■ Instructions to follow: In the entries below, find every line holding the string "elbow" and collect it.

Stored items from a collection

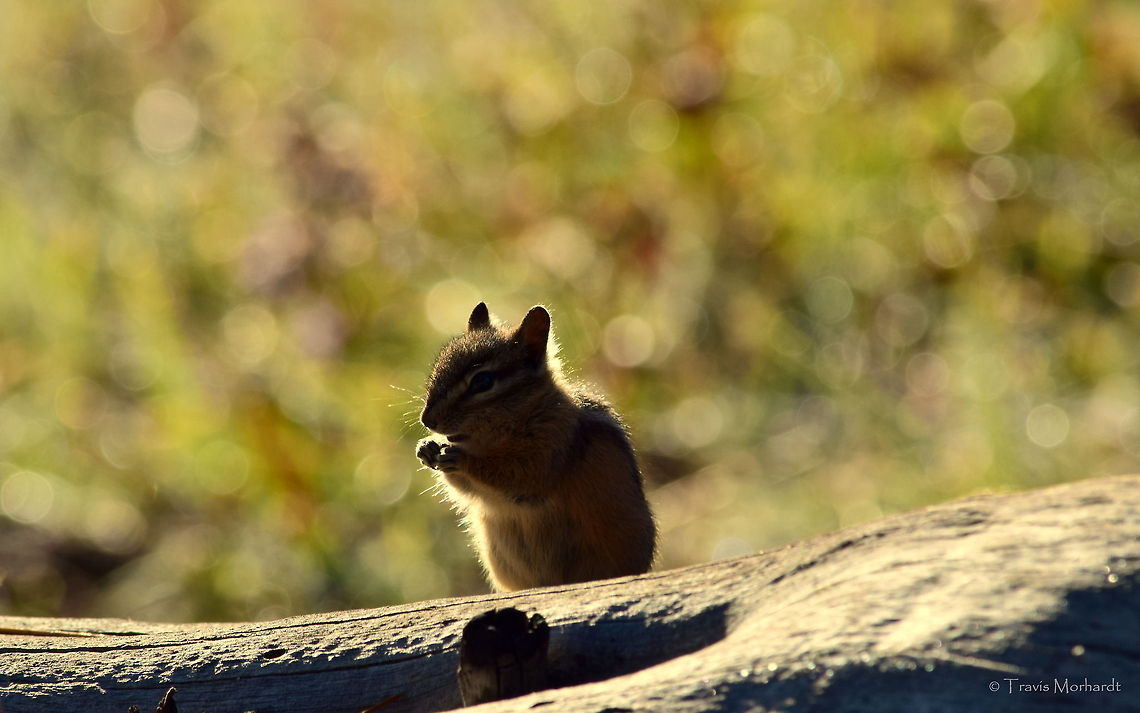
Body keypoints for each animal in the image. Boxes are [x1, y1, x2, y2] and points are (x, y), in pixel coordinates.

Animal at [415, 302, 656, 592]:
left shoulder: (551, 447)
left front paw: (462, 460)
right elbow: (469, 491)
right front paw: (426, 447)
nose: (427, 420)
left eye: (482, 382)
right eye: (438, 368)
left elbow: (519, 475)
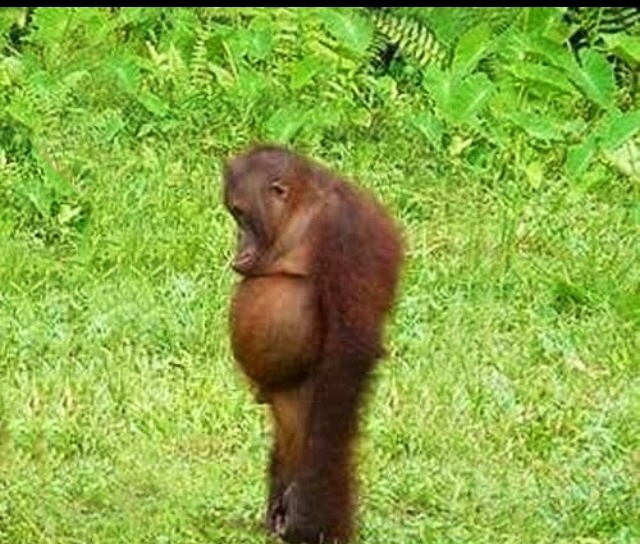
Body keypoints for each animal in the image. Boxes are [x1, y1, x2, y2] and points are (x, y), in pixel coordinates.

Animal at [224, 144, 403, 543]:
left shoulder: (345, 232)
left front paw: (305, 512)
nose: (238, 244)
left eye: (241, 214)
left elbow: (351, 346)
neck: (300, 213)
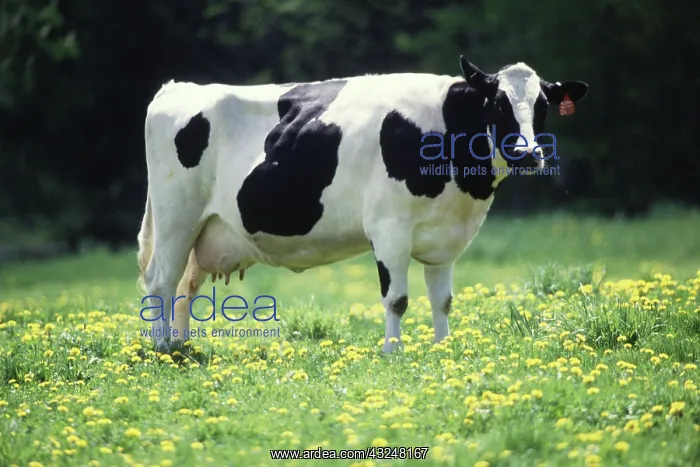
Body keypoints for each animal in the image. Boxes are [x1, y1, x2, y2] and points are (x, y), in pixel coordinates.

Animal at [137, 55, 588, 353]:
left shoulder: (445, 238)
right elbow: (397, 299)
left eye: (542, 106)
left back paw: (182, 347)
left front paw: (443, 348)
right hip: (176, 216)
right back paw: (162, 349)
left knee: (185, 287)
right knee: (160, 281)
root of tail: (177, 88)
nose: (529, 155)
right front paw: (393, 352)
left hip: (204, 229)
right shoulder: (389, 228)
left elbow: (442, 299)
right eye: (498, 103)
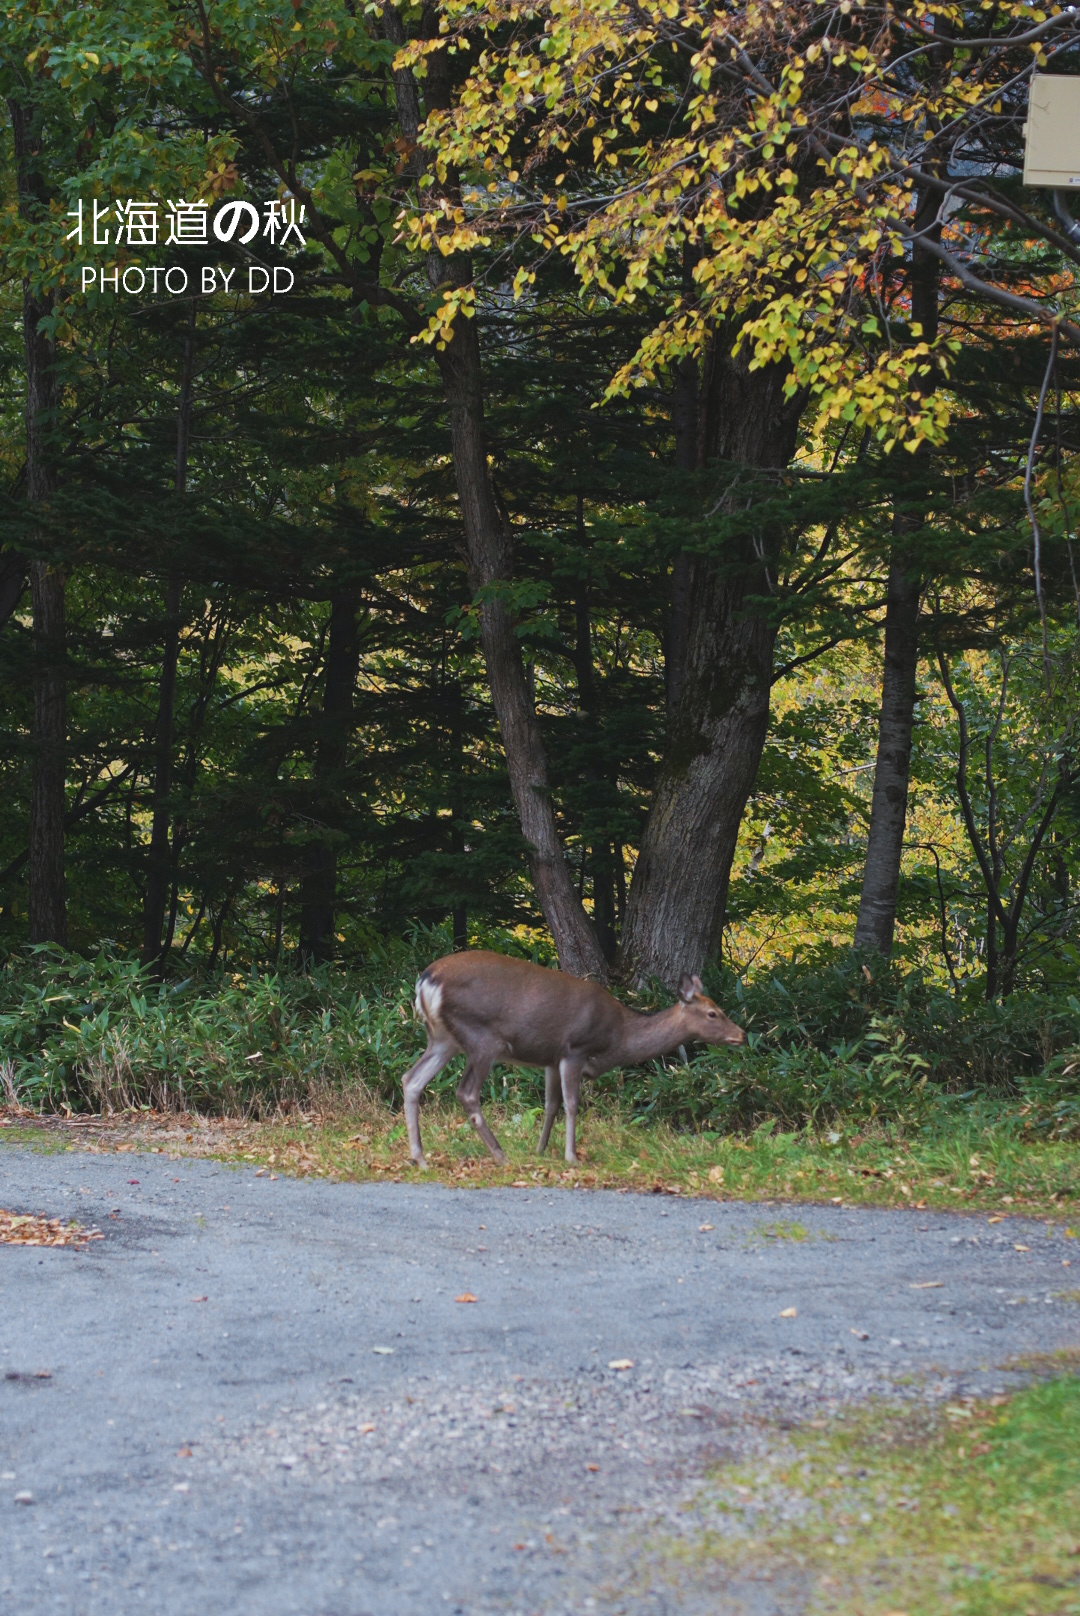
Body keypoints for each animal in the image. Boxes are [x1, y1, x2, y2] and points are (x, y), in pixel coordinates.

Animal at [400, 950, 746, 1169]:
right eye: (713, 1013)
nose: (741, 1035)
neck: (618, 1037)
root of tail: (426, 980)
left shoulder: (550, 1059)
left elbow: (551, 1104)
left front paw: (540, 1150)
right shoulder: (574, 1050)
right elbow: (572, 1104)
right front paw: (571, 1156)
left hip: (443, 1040)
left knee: (411, 1079)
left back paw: (420, 1158)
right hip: (481, 1037)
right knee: (466, 1092)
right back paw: (500, 1155)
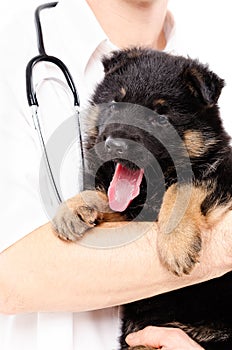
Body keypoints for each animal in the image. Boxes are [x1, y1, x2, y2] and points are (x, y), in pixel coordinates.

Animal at [53, 49, 232, 350]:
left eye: (160, 117)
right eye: (115, 103)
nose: (115, 145)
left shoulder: (223, 175)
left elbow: (183, 185)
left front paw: (176, 243)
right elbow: (107, 198)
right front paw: (74, 207)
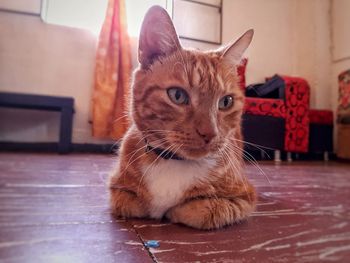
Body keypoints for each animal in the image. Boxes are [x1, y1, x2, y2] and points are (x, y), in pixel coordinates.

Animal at [109, 5, 258, 230]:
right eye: (177, 95)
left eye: (226, 102)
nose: (210, 133)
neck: (174, 162)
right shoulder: (117, 190)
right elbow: (134, 205)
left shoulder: (243, 197)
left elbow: (197, 211)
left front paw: (173, 209)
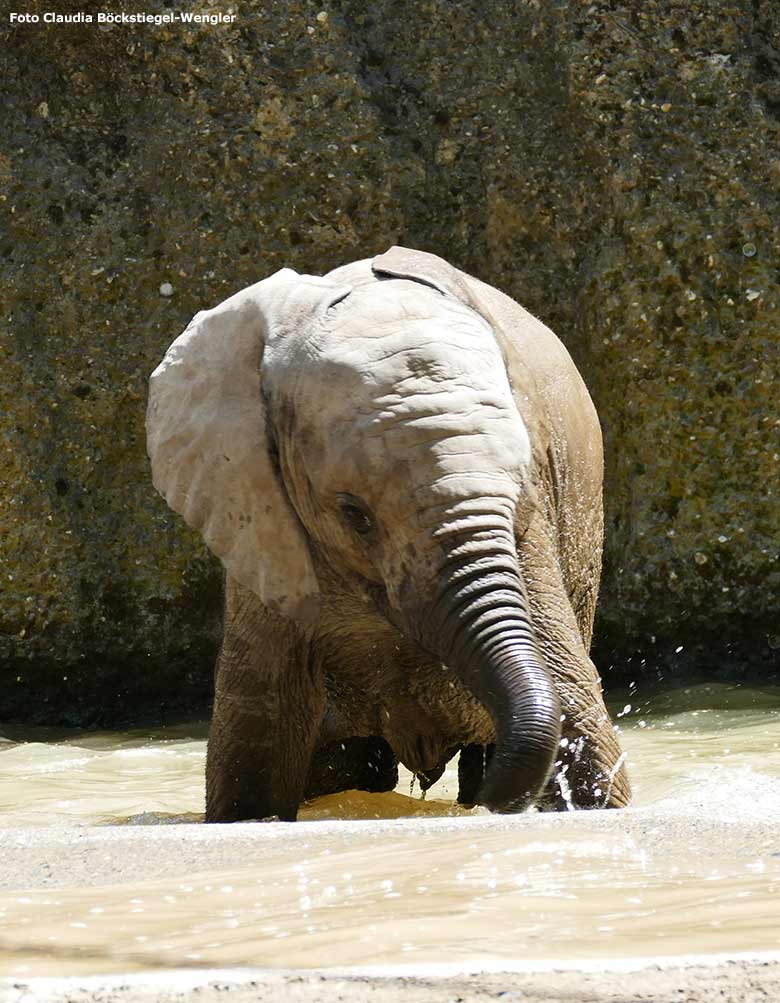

■ Expected answer:
right elbow: (469, 491)
left elbow: (519, 475)
left elbow: (351, 346)
right elbow: (397, 299)
left elbow: (442, 299)
left elbow: (551, 1104)
right elbow: (572, 1104)
left elbow: (183, 185)
right elbow: (107, 198)
right elbow: (134, 205)
left elbow: (197, 211)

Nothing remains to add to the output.